───── TASK MATERIAL

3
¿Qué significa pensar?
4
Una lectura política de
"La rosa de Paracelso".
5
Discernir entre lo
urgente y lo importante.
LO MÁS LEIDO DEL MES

──────────

THE PROBLEM:
Set down the whole of the material, exactly.

RESULT:
3
¿Qué significa pensar?
4
Una lectura política de
"La rosa de Paracelso".
5
Discernir entre lo
urgente y lo importante.
LO MÁS LEIDO DEL MES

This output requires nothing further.